Democrats and President Obama took strides to close that gap, Pelosi said, pointing to health care and financial reform, and the stimulus bill (which contained money for so-called “green jobs” that proponents say can expand the middle class.) But the fight is not over yet, Pelosi said, and Democrats will continue to do their best to push the “leverage” in America away from corporate interests and into the hands of the middle class.

“The worker must be valued,” Pelosi said.

Pelosi was wearing a deep purple dress, perhaps an allusion to the coming shift in the House makeup from blue to red. But her rhetoric did not match the color of her outfit, and her speech was steeped in progressive language.
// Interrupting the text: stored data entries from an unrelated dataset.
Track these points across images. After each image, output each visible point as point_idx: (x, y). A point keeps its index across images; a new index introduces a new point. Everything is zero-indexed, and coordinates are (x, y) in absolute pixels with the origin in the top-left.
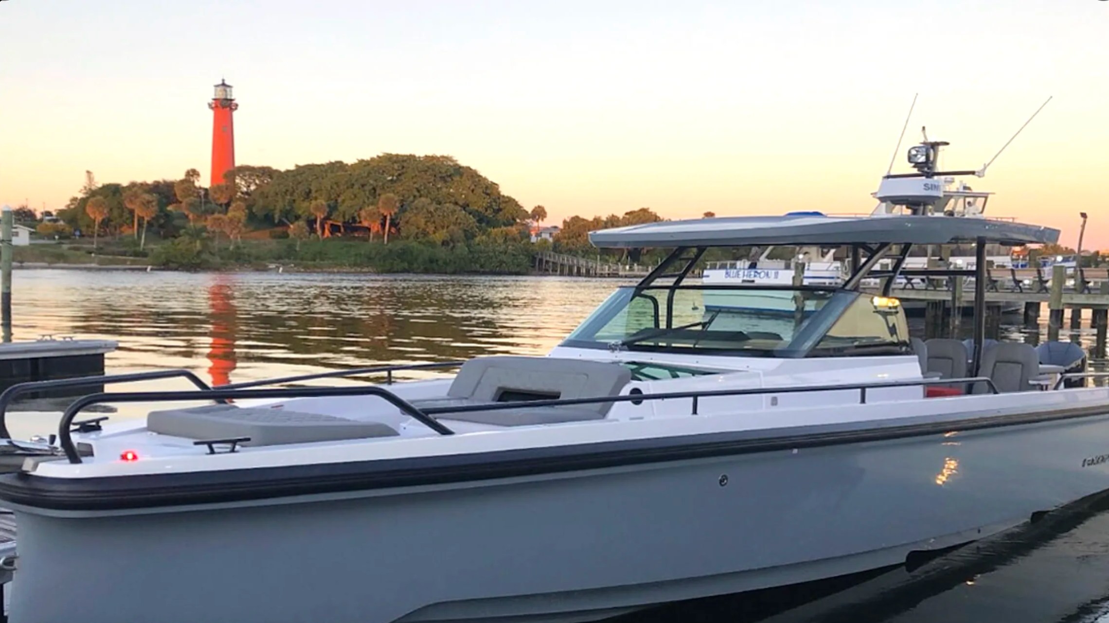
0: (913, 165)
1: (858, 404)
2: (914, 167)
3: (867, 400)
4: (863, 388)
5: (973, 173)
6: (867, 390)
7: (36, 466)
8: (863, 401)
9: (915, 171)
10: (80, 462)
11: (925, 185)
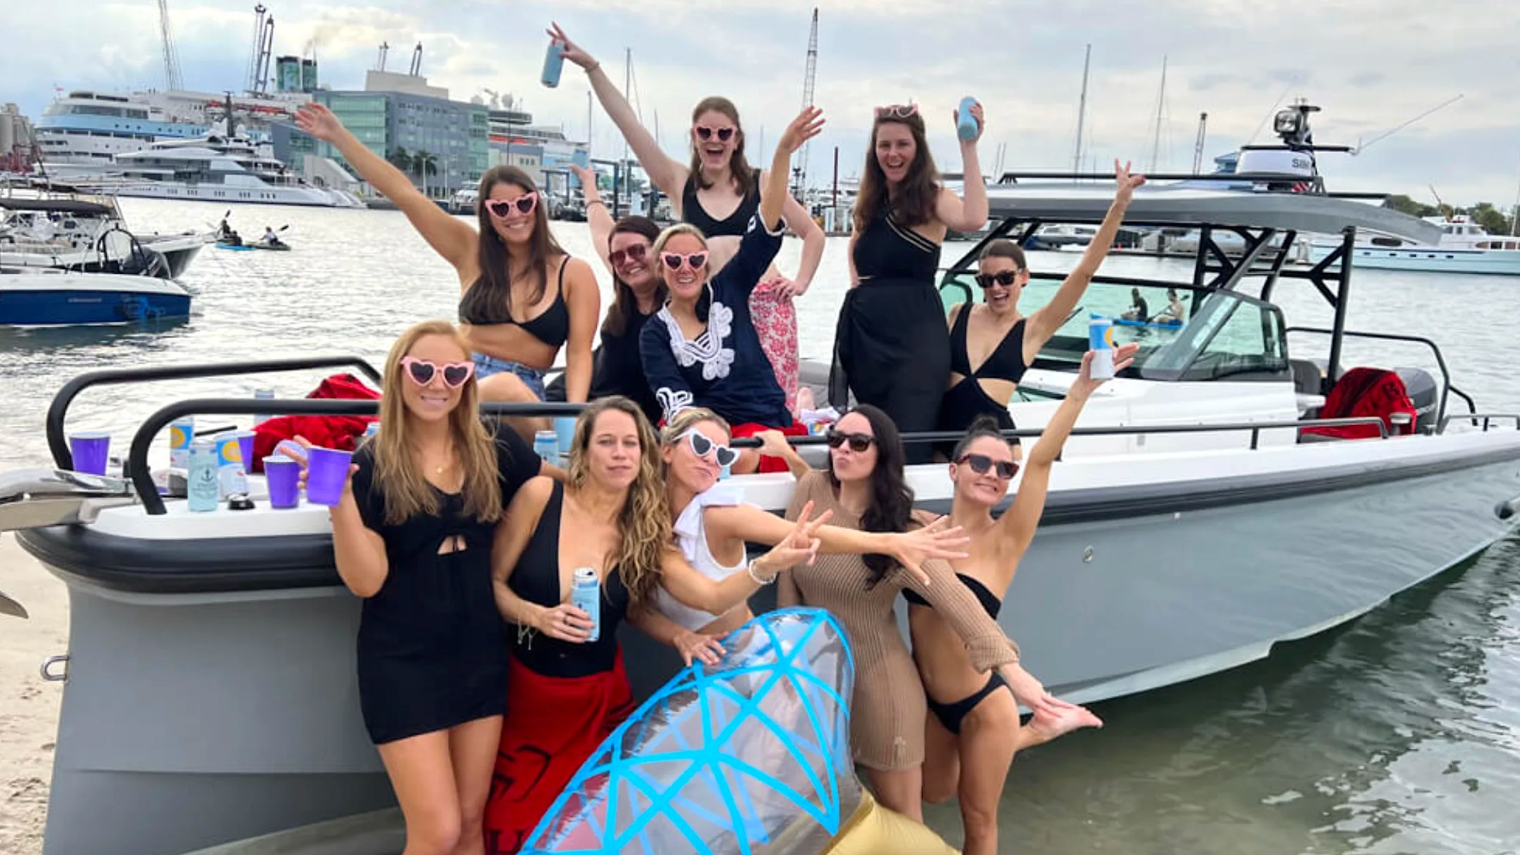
0: (1278, 134)
1: (1246, 450)
2: (1280, 137)
3: (1258, 446)
4: (1255, 429)
5: (1346, 149)
6: (1261, 431)
7: (95, 512)
8: (1254, 445)
9: (1281, 142)
10: (163, 511)
11: (1295, 161)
The address comes near the 40th anniversary of the CBC, which was founded in February 1971 by 13 African American members of Congress. The group has expanded over the years both in size and ideology — though still overwhelmingly Democratic and liberal, the CBC’s ranks now include a tea party Republican, Rep. Allen West (R-FL).

Pelosi — and the other speakers at the event this morning, including new CBC chair Rep. Emanuel Cleaver (D-MO) — pretty much ignored West, keeping the focus on the progressive fights that have come to define the caucus for the last four decades.

Pelosi praised the CBC as “probably the greatest collection of idealism” in the Congress and for its “relentless dissatisfaction with the status quo until many more people can partake in the American dream.”

She promised to keep those values close when it came to dealing with the incoming Republican House leadership.

“What we are saying is, as we go forward, we extend a hand out a willing hand of friendship if our colleagues are interested in creating jobs for all Americans,” Pelosi said, “If they are interested in strengthening the middle class by enhancing those who were there and pulling many more people into it.”